Slaughterhouse workers afraid to report Covid symptoms: report
Employees of Helmond slaughterhouse Van Rooi Meat have been working with coronavirus symptoms over the past two months because they are afraid that reporting the symptoms would mean them losing their jobs, employees told NOS. A number of them said that they were instructed to always tick "no" on the symptoms questions of the health questionnaires they have to complete every day, NOS reports.
Van Rooi Meat is the second largest slaughterhouse in the Netherlands with some 1,700 employees. At the end of May, the slaughterhouse had to close for two weeks when a large number of staff tested positive for the coronavirus. Health service GGD discovered the outbreak after testing two samples of employees.
Since the slaughterhouse was allowed to reopen in June, employees have to fill in a health questionnaire every day. If you say you have symptoms, you have to go home. This is one of the main ways in which the GGD is monitoring the situation in the slaughter house. "If I had said the truth, I probably wouldn't have been able to return," one employee said to NOS about this questionnaire.
Employees also said that other measures within the slaughterhouse, such as social distancing and wearing a mask, are only enforced just before an inspection. The GGD announces inspections in advance.
Ellis Jeurissen of the GGD told NOS that he is shocked that employees say they lied or were forced to lie on these questionnaires. "Lying on health declarations is unacceptable. This is eroding the ground under this check." After NOS informed the health service about this, the GGD and local Security Region informed the company that there will be unannounced checks on its health questionnaires from now on.
Van Rooi Meat director Marc van Rooi told NOS that their staff were never instructed to lie. "To my knowledge, this did not happen. And if we hear about it, we will take measures.

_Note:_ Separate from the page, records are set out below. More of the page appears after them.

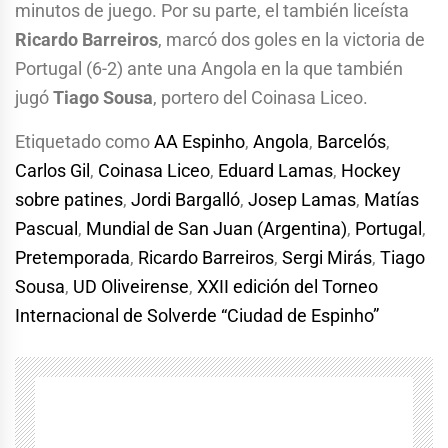
minutos de juego. Por su parte, el también liceísta
Ricardo Barreiros
, marcó dos goles en la victoria de
Portugal (6-2) ante una Angola en la que también
jugó
Tiago Sousa
, portero del Coinasa Liceo.
Etiquetado como
AA Espinho
,
Angola
,
Barcelós
,
Carlos Gil
,
Coinasa Liceo
,
Eduard Lamas
,
Hockey
sobre patines
,
Jordi Bargalló
,
Josep Lamas
,
Matías
Pascual
,
Mundial de San Juan (Argentina)
,
Portugal
,
Pretemporada
,
Ricardo Barreiros
,
Sergi Mirás
,
Tiago
Sousa
,
UD Oliveirense
,
XXII edición del Torneo
Internacional de Solverde “Ciudad de Espinho”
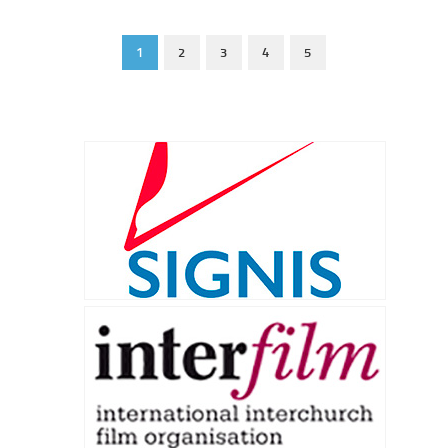
1
2
3
4
5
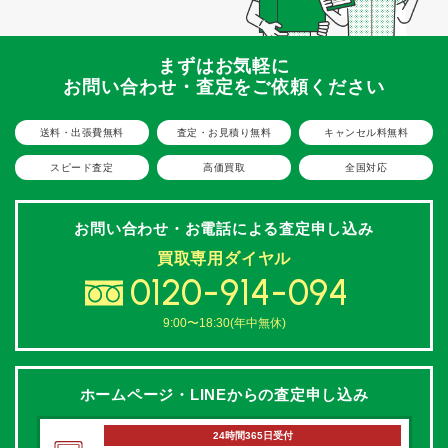
まずはお気軽に
お問い合わせ・査定をご依頼ください
送料・出張費無料
査定・お見積り無料
キャンセル料無料
スピード査定
高価買取
全国対応
お問い合わせ・お電話による
査定申し込み
買取専用ダイヤル
0120-914-094
9:00〜18:30(年中無休)
ホームページ・LINEからの
査定申し込み
24時間365日受付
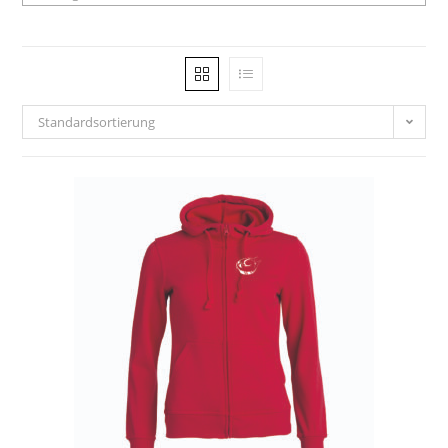
Standardsortierung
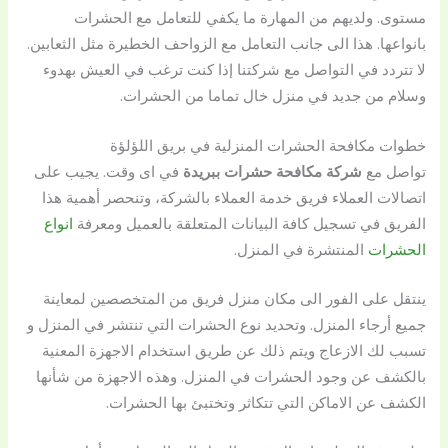
مستوى. ولديهم من المهارة ما يكفي للتعامل مع الحشرات
بانواعها. هذا الى جانب التعامل مع الزواحف الخطيرة مثل الثعابين.
لا تتردد في التواصل مع شركتنا إذا كنت ترغب في العيش بهدوء
وسلام من جديد في منزل خال تماما من الحشرات.
خطوات مكافحة الحشرات المنزلية في بريق اللؤلؤة
تواصل مع
شركة مكافحة حشرات ببريدة
في اى وقت. يجيب على
اتصالات العملاء فريق خدمة العملاء بالشركة، وتنحصر أهمية هذا
الفريق في تسجيل كافة البيانات المتعلقة بالعميل ومعرفة
انواع
الحشرات
المنتشرة في المنزل.
ينتقل على الفور الى مكان منزل فريق من المتخصصين لمعاينة
جميع أرجاء المنزل. وتحديد نوع الحشرات التي تنتشر في المنزل و
تسبب لك الازعاج ويتم ذلك عن طريق استخدام الاجهزة المعنية
بالكشف عن وجود الحشرات في المنزل. وهذه الاجهزة من شأنها
الكشف عن الاماكن التي تتكاثر وتختبئ بها الحشرات.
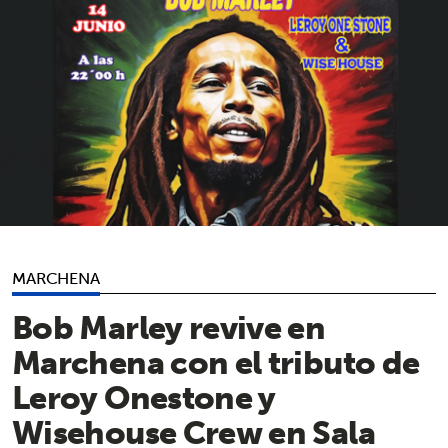
MARCHENA
Bob Marley revive en
Marchena con el tributo de
Leroy Onestone y
Wisehouse Crew en Sala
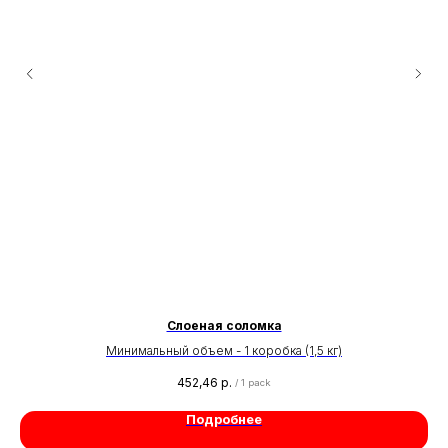
Слоеная соломка
Минимальный объем - 1 коробка (1,5 кг)
452,46
р.
/
1 pack
Подробнее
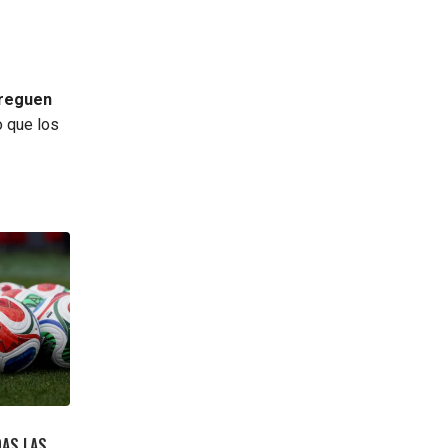
treguen
o que los
DAS LAS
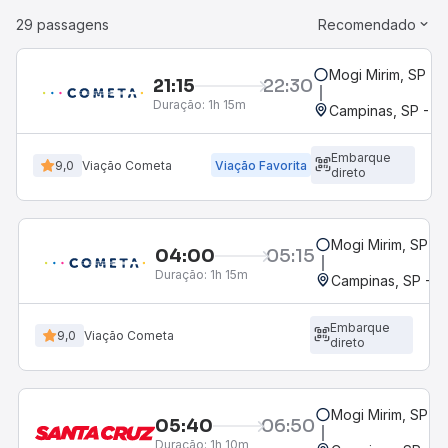
29 passagens
Recomendado
Mogi Mirim, SP
21:15
22:30
Duração:
1h 15m
Campinas, SP - T
Embarque
9,0
Viação Cometa
Viação Favorita
direto
Mogi Mirim, SP
04:00
05:15
Duração:
1h 15m
Campinas, SP - 
Embarque
9,0
Viação Cometa
direto
Mogi Mirim, SP
05:40
06:50
Duração:
1h 10m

We have only one interest and that is to keep the factory corona-free." According to Van Rooi, around 50 employees with symptoms were sent home and later returned to work. This shows that people with symptoms do not lose their jobs, he said. Employees who were instructed to lie can report this to confidential counselors and there is a whistleblower policy in place, he added.
Van Rooi did acknowledge that the slaughterhouse managers do an "lap of honor" to make sure all measures are adhered to shortly before inspections. "I don't have to hide that, because you do that at home too when visitors come." This does not mean that the measures aren't adhered to at other times, he stressed. "We are always strict. We trained about 30 marshals to correct people."
Employees also told NOS that the GGD had to do two sample tests in May because the company manipulated the first sample. Migrant workers who shared housing were told not to come to work on the day of the first tests, to prevent employees who live together all having to go into quarantine if one of them tested positive, the employees said.
The GGD told NOS that the first sample was unrepresentative of the entire company, which is why the second sample testing was done.
Van Rooi denied manipulating the sample. According to him, the employees were chosen to be tested in collaboration with the GGD. "The sample was not representative of the entire company. That is correct. I don't know that the second sample was taken because the first one wasn't right. No reprimand came from it," he said to the broadcaster.